6 Replies Latest reply: Aug 30, 2016 9:36 AM by Cazi Brasga RSS

    Proof of concept DR test

    Erik Maurer Newbie

      We currently have two Nimble arrays (one at production, one at DR site) using protection groups to replicate volumes from the primary array to the DR array every two hours over a gigabit link.

      We have three VMware ESXi 5.5 hosts at each location connected to the Nimble via iSCSI.

      We would like to perform a small "proof of concept" DR test with 5 Server 2008 VM's / volumes to satisfy one of our department's regulatory compliance requirements.

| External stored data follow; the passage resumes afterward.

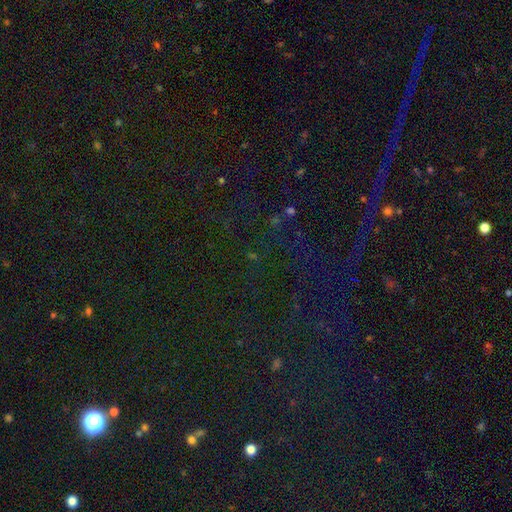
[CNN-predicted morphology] Smooth or featured: star or artifact — 80% (smooth — 12%)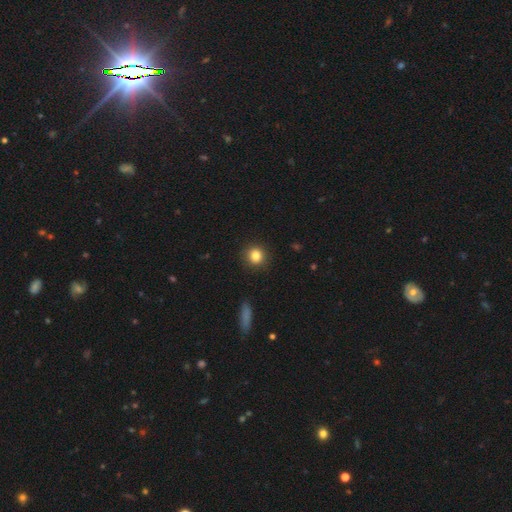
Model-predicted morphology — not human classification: This appears to be a smooth galaxy with no disk features (84%) that is round (90%). Merging: none (91%).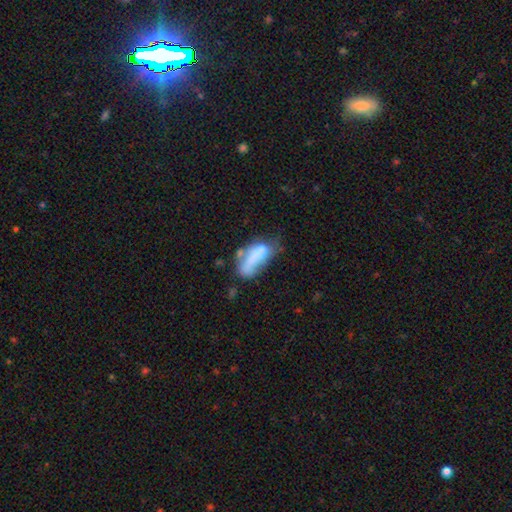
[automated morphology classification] smooth-or-featured: smooth: 61% | featured or disk: 30% | star or artifact: 10%
  how-rounded: in between: 76% | cigar-shaped: 20% | round: 3%
  merging: major disturbance: 29% | none: 24% | minor disturbance: 24% | merger: 23%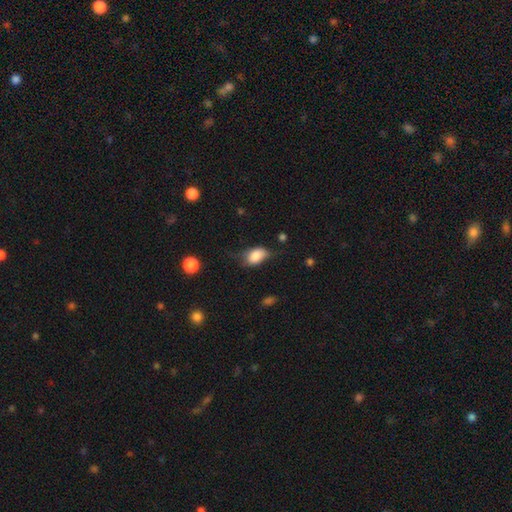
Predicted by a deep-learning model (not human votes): A smooth galaxy with no disk features (78%) that is in between round and cigar-shaped (85%). Merging: none (39%, tied with minor disturbance).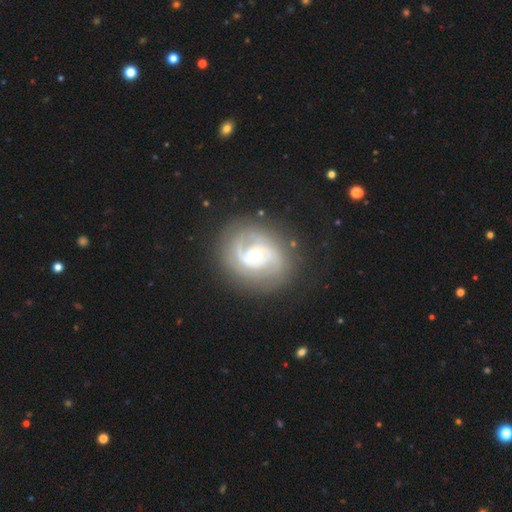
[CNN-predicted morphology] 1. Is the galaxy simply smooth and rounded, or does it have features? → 85% featured or disk, 10% smooth, 5% star or artifact.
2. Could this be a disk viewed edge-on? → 97% no, 3% yes.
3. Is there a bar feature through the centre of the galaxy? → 62% no, 29% weak, 10% strong.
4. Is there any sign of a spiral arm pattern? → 91% yes, 9% no.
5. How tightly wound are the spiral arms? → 57% tight, 33% medium, 9% loose.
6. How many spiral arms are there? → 60% 2, 16% can't tell, 12% 3, 6% 1, 3% 4, 3% more than 4.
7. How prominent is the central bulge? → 63% moderate, 31% small, 5% large, 1% dominant, 1% none.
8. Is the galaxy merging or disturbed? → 78% none, 14% minor disturbance, 7% major disturbance, 1% merger.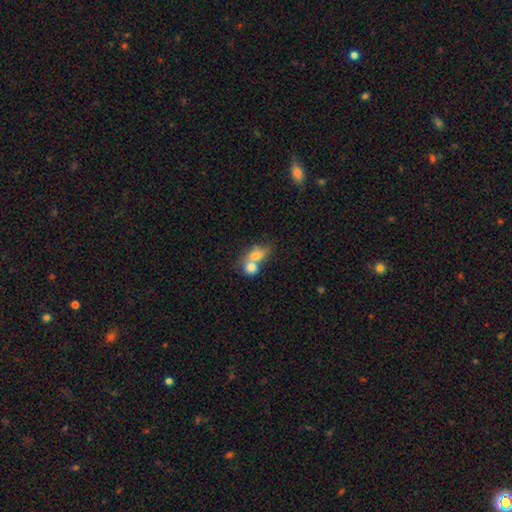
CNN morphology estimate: A smooth galaxy with no disk features (72%) that is in between round and cigar-shaped (56%).

Vote fractions:
- Smooth or featured? smooth: 72% / featured or disk: 19% / star or artifact: 9%
- How rounded? in between: 56% / round: 40% / cigar-shaped: 3%
- Merging? merger: 70% / none: 19% / minor disturbance: 7% / major disturbance: 5%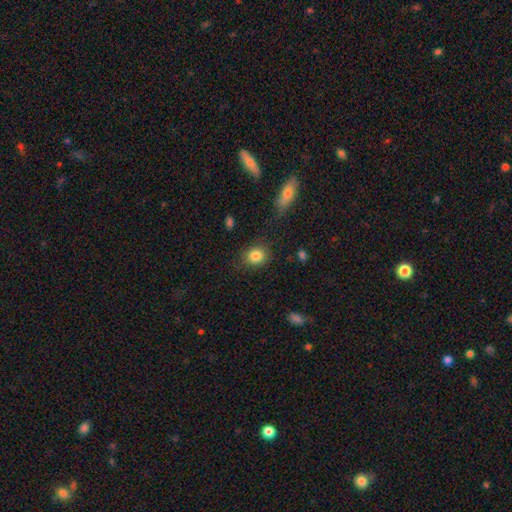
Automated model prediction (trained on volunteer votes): Smooth or featured?
  - smooth: 84% *
  - star or artifact: 9%
  - featured or disk: 7%
How rounded?
  - round: 66% *
  - in between: 32%
  - cigar-shaped: 1%
Merging?
  - none: 84% *
  - minor disturbance: 11%
  - major disturbance: 3%
  - merger: 2%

      The overall goal is to take down the VMs at the production site, bring them up at the DR site, have the staff verify everything works, then delete the VMs at the DR site and turn the VMs back on at the production site.

       

      What is the best procedure to accomplish this without using third party software?

       

      We are thinking:

      1. Shut down the five Windows servers
      2. Take a manual Nimble snapshot of the five volumes
      3. Take the five volumes offline on the production Nimble
      4. On the DR nimble, find the snapshots we just took and set them to online
      5. "Rescan all" in VMware to discover newly online datastores on the DR Nimble
      6. Browse datastores, add .VMX files to VMware inventory, and power on
      7. Verify functionality, then power off servers
      8. Take volumes offline on DR Nimble
      9. Set volumes online on production Nimble
      10. Power on servers

       

      Maybe it's not necessary to take the production volumes offline on the Nimble since the servers are shut down.

      Would it be better to close the snapshots and bring the clones online on the DR Nimble?

       

      Am I missing anything? Are we going about this totally wrong? Sorry for my ignorance, this is sadly the first time we've tried a DR test since we implemented the Nimble solution.

        • Re: Proof of concept DR test
          Newbie

          Assume that each side has its own vCenter, and each volume is a datastore where w2k8 server resides, you could consider:

           

          Production Site (Site P)

          Secondary Site (Site S)

           

          Test Failover - The goal is to test DR for these 5 servers without impacting current operation.

            1. (Site P) If need the latest server changes, take manual Nimble snapshot with "replicate" option of the 5 volumes and wait for replication completes.

            2. (Site S) For each volume, locate the latest replicated snapshot and create a clone.

            3. (Site S) Associate appropriate ACL to the 5 newly cloned volumes.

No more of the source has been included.